Edson, a literature graduate and former oncology ward worker, is knowledgeable about the topics that inform this play: classic poetry and cancer. The connection between the metaphysical lyrics of John Donne and the imminent mortality of uterine cancer provide a smooth harmony in the character of Dr. Vivian Bearing. Thematically and structurally, this play has the theatrical elements that make playwrights from Sophocles to Strindburg to Sam Shepard writers of great significance.

This isn't to say the play is easy to stage. Scene shifts take place without a pause to let actors get their feet. Our narrator gets a pelvic exam in full view of the audience. Supporting characters double on the fly, and lead characters have to change ages from scene to scene. At the final moments, our narrator appears in front of us as naked as the day she was born.

But these difficult elements contribute to the great meaning that is this play. Without these trials, the production wouldn't touch us in the same way. We need these almost offensive structural components to understand what the narrator must endure.

This play is difficult to read, difficult to stage, difficult to watch. Yet the things that make it difficult make it most ultimately rewarding. A modern classic from a forward-thinking mind.


Book Review: What a play should be
Summary: 5 Stars

This is the ideal play.

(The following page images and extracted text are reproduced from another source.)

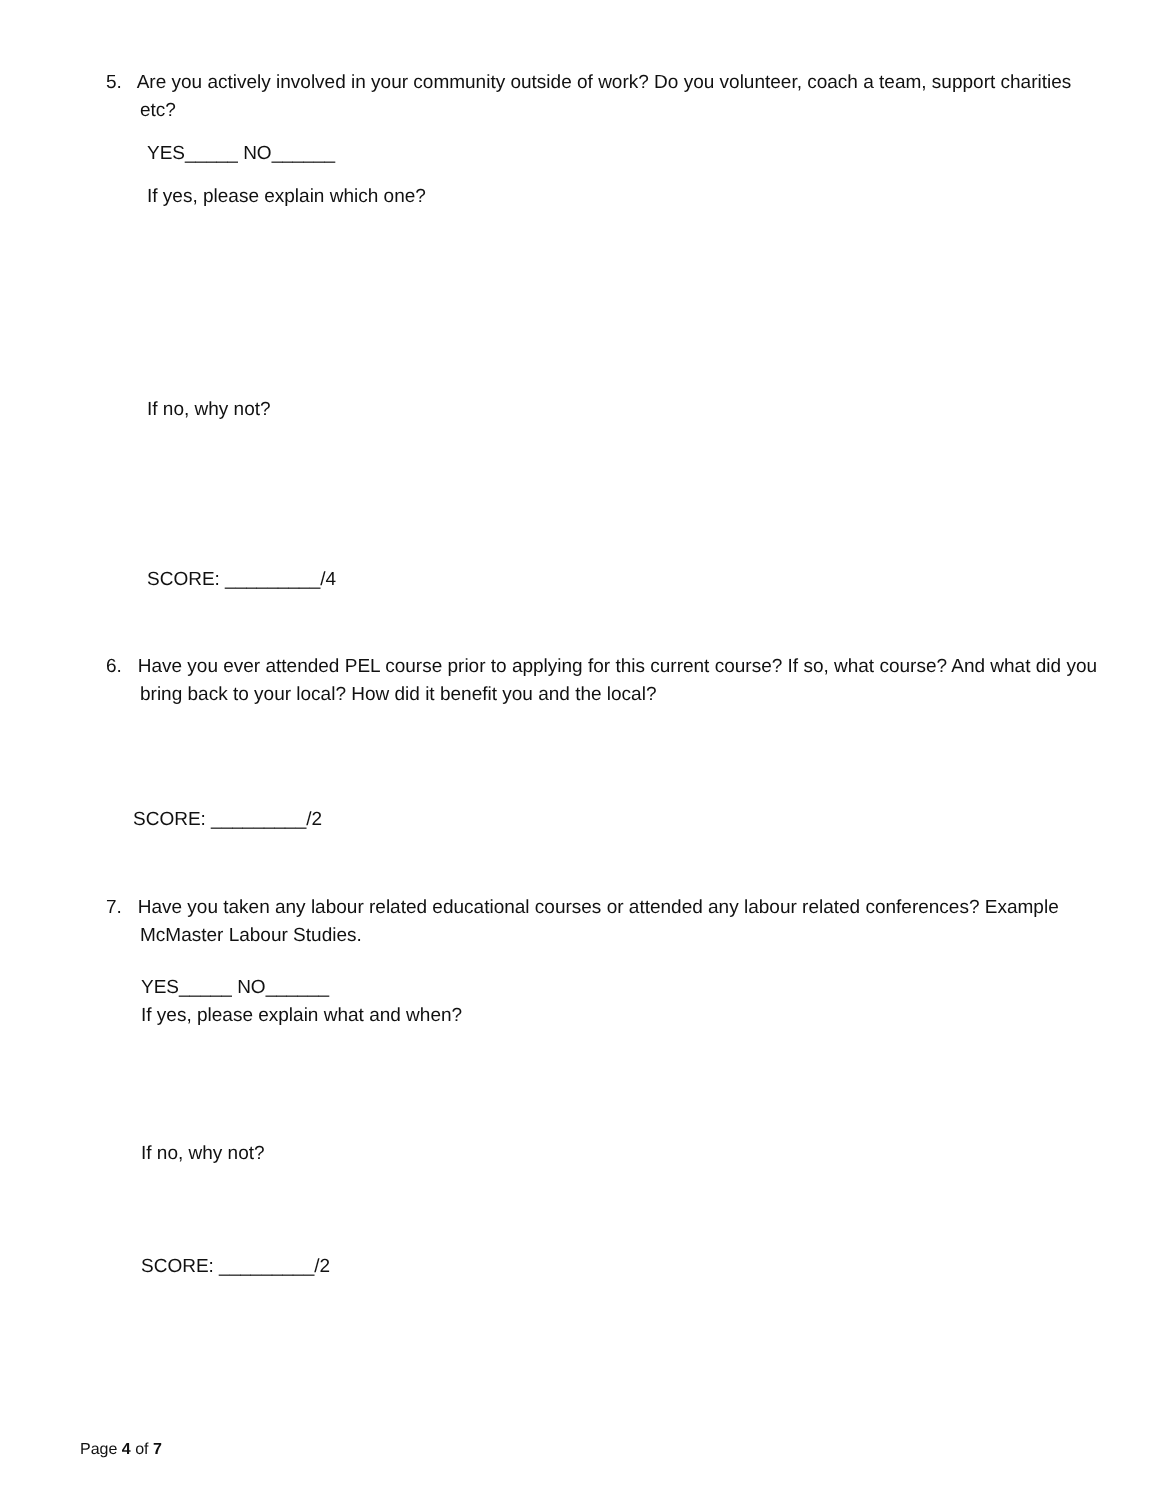5. Are you actively involved in your community outside of work? Do you volunteer, coach a team, support charities etc?
YES_____ NO______
If yes, please explain which one?
If no, why not?
SCORE: _________/4
6. Have you ever attended PEL course prior to applying for this current course? If so, what course? And what did you bring back to your local? How did it benefit you and the local?
SCORE: _________/2
7. Have you taken any labour related educational courses or attended any labour related conferences? Example McMaster Labour Studies.
YES_____ NO______
If yes, please explain what and when?
If no, why not?
SCORE: _________/2
Page 4 of 7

It's intelligent, moving, witty (as you could probably guess), and really makes you examine what you value as important in your life. This is more than just a story of a woman dealing with cancer, it is about a woman dealing with her views on life as a whole. (The play also manages to incorporate some great John Donne poetry.) The scene in which Vivian's teacher reads _The Runaway Bunny_ is one of the most single touching scenes ever written for the stage. Buy it, read it, see it, this is a great play.

Book Review: Whos the Boss now?
Summary: 5 Stars

Due to the fact that the play, Wit, by Magret Edson, stars Judith Light, I am her to tell you that the play is at least as good as the best ever Whos the Boss episode ( arguably the one when Judith Lights character goes to a shrink and it is revealed that she does not know what a RBI is ( run batted in ) ). Anyway, the play is fantastic. It is the story of a 50'ish college professor who is struck with cancer. Throwing caution into the wind, Vivian decides to take on the strongest possible attempt at a cure. This proves to be a painful decision. Despite her suffering, Vivian keeps on hoping, and stays with the regimen if not to save her own life but to at least increase knowledge of others ( the main goal of her whole life ) Wit is an incredible play and should be shared by everyone. SO READ IT.

Book Review: Wit
Summary: 5 Stars

I myself have terminal Breast Cancer. I felt every emotion she expressed. I watched it on Tv. I have been trying to find out if it was true. It was so real for me. I was sick as I watched it, and at the end as she looked to the audience, when the doctor asked about her pain, I reached out to the TV and held her hand. And the nurse was like myself, I worked as a Nurse, so I felt both actors feelings. I won't forget it.